## 原文抜粋
----------

はじめに
当記事は、りんごの木代表柴田愛子さんにインタビューした内容を記事化したものです。子どもたちには自分の思いつきに蓋をしないで言語化してもらいたい、遊びを通して感動体験を得てほしいという柴田さんの思いが詰まったインタビューとなっています。
取材はEDUPEDIA編集部により2024年6月12日オンラインにて行われました。
保育のありかた
「子ども自身が考える」保育
今、日本全体で、「幼保小連携」の重要性の理解も進み、「先生が黒板の前に立って一方的に授業をするという形式が子どものためになるのか」と問うような流れがあります。
幼保小連携について詳しく知りたい方はこちらhttps://www.mext.go.jp/a_menu/shotou/youchien/1258019_00002.htm
りんごの木では、自分の気持ちに向き合って、自分で決めて行動するという経験を多くできるようにしています。たとえば、キャンプに行く行事があったとき、行くか行かないかの最終的な決定権は子ども自身が持っています。このような、自分のことは自分で決められる環境で育って、6歳になって一般的な小学校に行くと、子どもたちの頭には多くの疑問が浮かびます。「チャイムが鳴ると、今までのことがなかったことになるんだよ。それでまたチャイムが鳴ると、全く違う新しいことが始まるんだよ」「なんでトイレに行きたいとき行っちゃいけないの?」などです。そのような疑問を抱え、私のところに帰ってくる子どももいます。たとえば、「なんで体操のときには体操着に着替えなくちゃいけないと思う?」と聞かれたときは、「そうだよね、遊ぶことと体操をすることはあまり変わらないのにね、不思議だね」と返します。子どもの疑問を否定せず、また私が結論を出すのではなく、「不思議だ、変だ」と思ったことに共感するのです。そうすると子どももなんとなくすっきりするようです。

----------

## データ内容

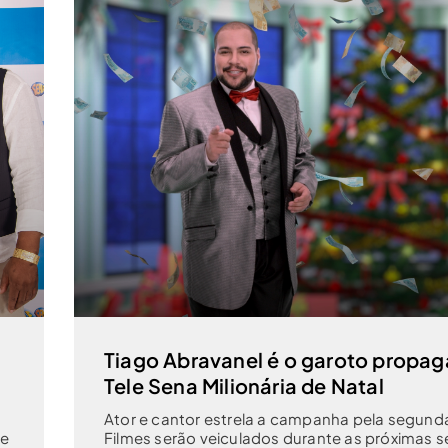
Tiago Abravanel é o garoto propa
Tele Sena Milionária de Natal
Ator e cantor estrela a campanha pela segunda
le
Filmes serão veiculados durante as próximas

----------

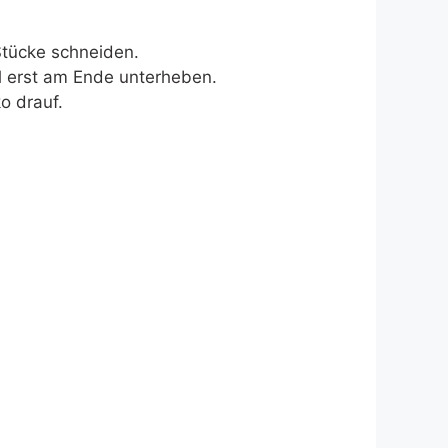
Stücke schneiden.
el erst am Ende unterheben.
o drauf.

----------

## 依頼内容 1
原文抜粋によると、りんごの木でキャンプに行く行事があったとき、行くか行かないかの最終的な決定権を持っているのは誰か。
## 依頼内容 2
原文抜粋によると、りんごの木で育った子どもが一般的な小学校に行くと多くの疑問を抱くのはなぜか。1〜3文で説明せよ。
エントリは原文抜粋とは関係がない。

## 想定回答 1
子ども自身が持っている。

## 想定回答 2
りんごの木では、自分の気持ちに向き合い、自分で決めて行動する経験を多く積み、自分のことは自分で決められる環境で育つからである。そのため6歳で一般的な小学校に行くと、チャイムで活動が切り替わることや、トイレに行きたいときに行ってはいけないことなどに疑問が浮かぶ。